• **Extract provided**:
□ □ □ □
EDA and Feature Engg Series: Handling Missing Values

Exploratory Data Analysis and Feature Engineering Series: Handling missing values & different imputation approaches in practical use case considerations

The CRISP-DM methodology in any Data Science program involves key stages around “Data Understanding” and “Data Preparation” phases. We spend majority of our time and effort during these stages.

I will take this opportunity to provide a holistic approach of techniques that we use during these phases in business use cases.

Data Understanding: Typically involves univariate, bivariate and multivariate analysis, data exploration and data visualization. You may please refer to my previous stories around Data Visualization.
Pre-Processing: Multiple strategies that can be covered as part of these are as follows: Handling missing values, Handling outliers, Encoding techniques, Normalization and Scaling approaches, Handling IDness, Handling Stability and Drift factors and performing health checks. It depends on our business goal, dataset, scope and context of the use case to see what is relevant and how to approach each of these strategies. At the same time, we must keep in mind about the methods to be followed.
Post-Processing: This can cover collinearity, feature selection, dimensionality reduction, handling class imbalance and many other aspects.

As part of the series, the focus here is on handling missing values.

Strategy:

First of all it is important to understand what type the missing values fall into (MCAR or MAR or NMAR/MNAR). This will give us a good idea.
Secondly, we can plan for strategy for imputation:

a) Ensure to preserve the relations within the dataset

b) Ensure to preserve the uncertainty about these relations

c) Ensure to account for the process that created the missing data

It will help us guide in a step-by-step manner and also result in valid statistical inferences.

3. We will look at most possible methods that are available to handle missingness.

Different Types of missing values:

Some of the examples can be attributed as follows:

MCAR: For Example, suppose in a library there are some overdue books. Some values of overdue books in the computer system are missing. The reason might be a human error like the librarian forgot to type in the values. So, the missing values of overdue books are not related to any other variable/data in the system. It should not be assumed as it’s a rare case. The advantage of such data is that the statistical analysis remains unbiased. In this case, there is no relationship between the missing data and any other values observed or unobserved (the data which is not recorded) within the given dataset. That is, missing values are completely independent of other data. There is no pattern. In the case of MCAR, the data could be missing due to human error, some system/equipment failure, loss of sample, or some unsatisfactory technicalities while recording the values.
□ □ □ □
• **Records**:
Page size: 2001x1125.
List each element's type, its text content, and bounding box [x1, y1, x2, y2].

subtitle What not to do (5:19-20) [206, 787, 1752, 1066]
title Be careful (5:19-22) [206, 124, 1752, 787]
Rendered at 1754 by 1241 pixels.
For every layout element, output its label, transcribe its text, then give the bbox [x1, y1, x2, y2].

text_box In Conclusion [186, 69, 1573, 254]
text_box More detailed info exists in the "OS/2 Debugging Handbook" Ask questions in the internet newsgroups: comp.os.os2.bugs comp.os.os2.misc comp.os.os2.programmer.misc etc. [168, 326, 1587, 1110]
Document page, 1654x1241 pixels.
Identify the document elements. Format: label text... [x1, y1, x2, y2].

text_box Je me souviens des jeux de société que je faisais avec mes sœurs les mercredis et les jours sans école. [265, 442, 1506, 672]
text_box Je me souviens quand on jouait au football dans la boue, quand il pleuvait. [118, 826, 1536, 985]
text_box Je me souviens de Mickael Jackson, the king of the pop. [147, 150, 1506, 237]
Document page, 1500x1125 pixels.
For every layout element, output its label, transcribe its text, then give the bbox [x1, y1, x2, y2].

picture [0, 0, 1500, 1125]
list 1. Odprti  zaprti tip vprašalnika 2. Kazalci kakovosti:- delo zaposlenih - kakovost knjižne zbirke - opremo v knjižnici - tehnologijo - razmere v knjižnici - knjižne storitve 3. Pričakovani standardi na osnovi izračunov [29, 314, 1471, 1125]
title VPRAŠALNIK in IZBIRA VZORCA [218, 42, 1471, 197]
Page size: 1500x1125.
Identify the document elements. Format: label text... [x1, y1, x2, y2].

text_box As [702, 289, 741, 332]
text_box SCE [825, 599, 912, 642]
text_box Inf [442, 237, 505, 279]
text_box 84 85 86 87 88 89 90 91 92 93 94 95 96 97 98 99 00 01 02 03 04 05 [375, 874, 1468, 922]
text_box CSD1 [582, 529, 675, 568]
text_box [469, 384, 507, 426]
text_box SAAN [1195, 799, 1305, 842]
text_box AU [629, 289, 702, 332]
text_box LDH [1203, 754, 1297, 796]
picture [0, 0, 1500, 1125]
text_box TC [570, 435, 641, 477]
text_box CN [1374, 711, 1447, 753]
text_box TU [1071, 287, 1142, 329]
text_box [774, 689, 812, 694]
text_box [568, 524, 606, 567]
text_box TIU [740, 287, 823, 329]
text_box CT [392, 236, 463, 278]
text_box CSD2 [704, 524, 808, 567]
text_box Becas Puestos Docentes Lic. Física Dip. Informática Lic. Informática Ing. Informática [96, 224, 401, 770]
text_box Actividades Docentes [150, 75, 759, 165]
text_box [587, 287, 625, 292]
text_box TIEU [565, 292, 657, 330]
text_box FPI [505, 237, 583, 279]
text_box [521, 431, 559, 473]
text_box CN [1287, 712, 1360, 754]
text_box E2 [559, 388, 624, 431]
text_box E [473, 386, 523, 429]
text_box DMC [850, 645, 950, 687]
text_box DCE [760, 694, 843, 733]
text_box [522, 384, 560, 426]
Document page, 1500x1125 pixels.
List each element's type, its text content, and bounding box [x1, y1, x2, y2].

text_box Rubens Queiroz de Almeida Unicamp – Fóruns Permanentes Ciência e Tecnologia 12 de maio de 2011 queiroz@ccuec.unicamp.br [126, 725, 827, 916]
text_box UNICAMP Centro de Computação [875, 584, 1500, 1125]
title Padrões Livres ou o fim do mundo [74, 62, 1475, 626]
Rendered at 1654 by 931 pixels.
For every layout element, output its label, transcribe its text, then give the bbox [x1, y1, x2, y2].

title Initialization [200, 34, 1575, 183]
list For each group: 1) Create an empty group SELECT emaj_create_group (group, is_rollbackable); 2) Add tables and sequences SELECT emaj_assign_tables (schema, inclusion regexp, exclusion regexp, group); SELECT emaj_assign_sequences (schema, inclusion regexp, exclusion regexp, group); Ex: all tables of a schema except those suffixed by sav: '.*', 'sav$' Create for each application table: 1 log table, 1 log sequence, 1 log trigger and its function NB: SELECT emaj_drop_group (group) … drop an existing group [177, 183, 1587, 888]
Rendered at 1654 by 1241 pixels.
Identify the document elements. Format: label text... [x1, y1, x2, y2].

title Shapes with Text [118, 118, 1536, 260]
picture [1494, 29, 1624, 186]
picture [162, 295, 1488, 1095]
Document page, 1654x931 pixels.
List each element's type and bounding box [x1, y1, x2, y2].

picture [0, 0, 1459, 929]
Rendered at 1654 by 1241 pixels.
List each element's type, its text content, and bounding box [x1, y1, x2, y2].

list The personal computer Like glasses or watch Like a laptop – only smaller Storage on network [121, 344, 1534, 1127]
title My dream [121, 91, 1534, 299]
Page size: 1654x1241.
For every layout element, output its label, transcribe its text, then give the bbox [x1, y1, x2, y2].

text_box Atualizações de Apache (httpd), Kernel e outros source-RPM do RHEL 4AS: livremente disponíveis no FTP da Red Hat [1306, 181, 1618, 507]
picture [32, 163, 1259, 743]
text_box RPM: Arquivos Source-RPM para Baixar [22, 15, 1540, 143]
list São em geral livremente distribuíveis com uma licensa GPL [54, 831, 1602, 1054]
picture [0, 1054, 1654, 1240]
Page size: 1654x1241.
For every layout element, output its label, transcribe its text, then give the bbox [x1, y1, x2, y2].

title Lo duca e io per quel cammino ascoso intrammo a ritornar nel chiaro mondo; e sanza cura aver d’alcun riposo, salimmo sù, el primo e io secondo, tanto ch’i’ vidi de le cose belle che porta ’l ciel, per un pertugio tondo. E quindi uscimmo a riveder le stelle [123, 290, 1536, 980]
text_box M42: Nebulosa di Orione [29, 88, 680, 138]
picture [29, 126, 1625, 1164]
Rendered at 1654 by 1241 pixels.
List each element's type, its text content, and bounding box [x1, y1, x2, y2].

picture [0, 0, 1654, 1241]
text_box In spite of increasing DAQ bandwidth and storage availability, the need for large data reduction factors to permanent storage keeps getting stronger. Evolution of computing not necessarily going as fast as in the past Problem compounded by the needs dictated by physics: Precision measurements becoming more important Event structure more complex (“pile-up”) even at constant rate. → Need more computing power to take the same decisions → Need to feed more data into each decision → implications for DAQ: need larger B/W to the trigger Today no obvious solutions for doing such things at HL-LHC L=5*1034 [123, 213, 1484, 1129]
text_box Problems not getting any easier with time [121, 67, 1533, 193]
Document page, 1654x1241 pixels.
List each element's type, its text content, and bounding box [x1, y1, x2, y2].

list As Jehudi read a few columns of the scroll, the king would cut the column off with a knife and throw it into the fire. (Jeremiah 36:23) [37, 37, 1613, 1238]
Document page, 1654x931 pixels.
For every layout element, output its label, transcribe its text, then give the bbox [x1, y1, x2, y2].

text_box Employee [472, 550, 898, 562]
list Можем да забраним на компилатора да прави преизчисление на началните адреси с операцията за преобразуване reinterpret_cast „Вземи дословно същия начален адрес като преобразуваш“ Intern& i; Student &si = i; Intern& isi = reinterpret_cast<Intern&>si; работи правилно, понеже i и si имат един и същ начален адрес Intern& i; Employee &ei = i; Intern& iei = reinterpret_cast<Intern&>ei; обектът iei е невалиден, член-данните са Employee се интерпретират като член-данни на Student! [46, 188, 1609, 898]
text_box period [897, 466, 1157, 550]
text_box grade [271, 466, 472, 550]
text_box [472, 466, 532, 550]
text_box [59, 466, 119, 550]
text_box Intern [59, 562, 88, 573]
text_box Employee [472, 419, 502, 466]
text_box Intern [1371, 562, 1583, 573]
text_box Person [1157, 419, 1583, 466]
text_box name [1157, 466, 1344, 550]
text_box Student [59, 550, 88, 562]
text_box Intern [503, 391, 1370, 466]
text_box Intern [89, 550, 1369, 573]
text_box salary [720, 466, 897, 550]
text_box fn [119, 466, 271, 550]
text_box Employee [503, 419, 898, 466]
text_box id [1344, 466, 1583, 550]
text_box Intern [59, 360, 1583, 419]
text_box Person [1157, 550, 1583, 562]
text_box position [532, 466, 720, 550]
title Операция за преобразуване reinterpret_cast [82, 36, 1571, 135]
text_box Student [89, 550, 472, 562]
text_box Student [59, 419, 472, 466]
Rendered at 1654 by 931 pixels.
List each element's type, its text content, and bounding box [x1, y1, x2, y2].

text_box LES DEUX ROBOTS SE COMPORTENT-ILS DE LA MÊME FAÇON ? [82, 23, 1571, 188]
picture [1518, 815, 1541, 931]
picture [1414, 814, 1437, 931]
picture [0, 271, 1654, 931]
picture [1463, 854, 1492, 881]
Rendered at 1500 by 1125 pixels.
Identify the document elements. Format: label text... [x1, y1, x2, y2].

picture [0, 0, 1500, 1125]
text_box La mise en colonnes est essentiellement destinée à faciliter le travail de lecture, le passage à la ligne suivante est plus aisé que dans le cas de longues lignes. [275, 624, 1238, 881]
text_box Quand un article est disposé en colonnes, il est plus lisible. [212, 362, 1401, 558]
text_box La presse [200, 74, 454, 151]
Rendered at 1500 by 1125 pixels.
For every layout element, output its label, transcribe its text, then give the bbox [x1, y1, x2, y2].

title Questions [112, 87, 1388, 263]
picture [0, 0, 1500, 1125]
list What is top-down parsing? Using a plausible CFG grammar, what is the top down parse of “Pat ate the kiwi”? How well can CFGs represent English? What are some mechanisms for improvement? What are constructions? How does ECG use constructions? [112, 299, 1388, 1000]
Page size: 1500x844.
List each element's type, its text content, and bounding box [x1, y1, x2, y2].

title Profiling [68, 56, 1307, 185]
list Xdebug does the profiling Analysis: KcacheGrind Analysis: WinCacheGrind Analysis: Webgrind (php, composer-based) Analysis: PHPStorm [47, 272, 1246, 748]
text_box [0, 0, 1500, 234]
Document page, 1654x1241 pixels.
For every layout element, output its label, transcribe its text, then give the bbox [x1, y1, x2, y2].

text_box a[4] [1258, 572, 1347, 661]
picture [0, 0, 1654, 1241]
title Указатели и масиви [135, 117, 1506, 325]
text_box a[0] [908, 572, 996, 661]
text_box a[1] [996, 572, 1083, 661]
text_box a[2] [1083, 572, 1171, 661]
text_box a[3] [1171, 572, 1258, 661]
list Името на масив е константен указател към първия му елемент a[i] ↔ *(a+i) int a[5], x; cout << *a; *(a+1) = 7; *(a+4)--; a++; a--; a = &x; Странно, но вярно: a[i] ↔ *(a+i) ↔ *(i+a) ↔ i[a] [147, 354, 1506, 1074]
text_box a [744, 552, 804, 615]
□ □ □ □
• **Required tasks**:
[1] Answer these questions using the missing-values article.
(a) Which two phases of the CRISP-DM methodology does the article say take most of the time and effort?
(b) Which types of missing values does the strategy section name?
(c) In the library example, what might cause some overdue-book values to be missing?
[2] Repeat the passage of the missing-values article from "Post-Processing: This can" to "a good idea.", keeping every word unchanged.
The listing is not needed for anything here.

• **Response list**:
[1]
(a) The "Data Understanding" and "Data Preparation" phases.
(b) MCAR, MAR, and NMAR/MNAR.
(c) A human error, such as the librarian forgetting to type in the values.

[2]
Post-Processing: This can cover collinearity, feature selection, dimensionality reduction, handling class imbalance and many other aspects.

As part of the series, the focus here is on handling missing values.

Strategy:

First of all it is important to understand what type the missing values fall into (MCAR or MAR or NMAR/MNAR). This will give us a good idea.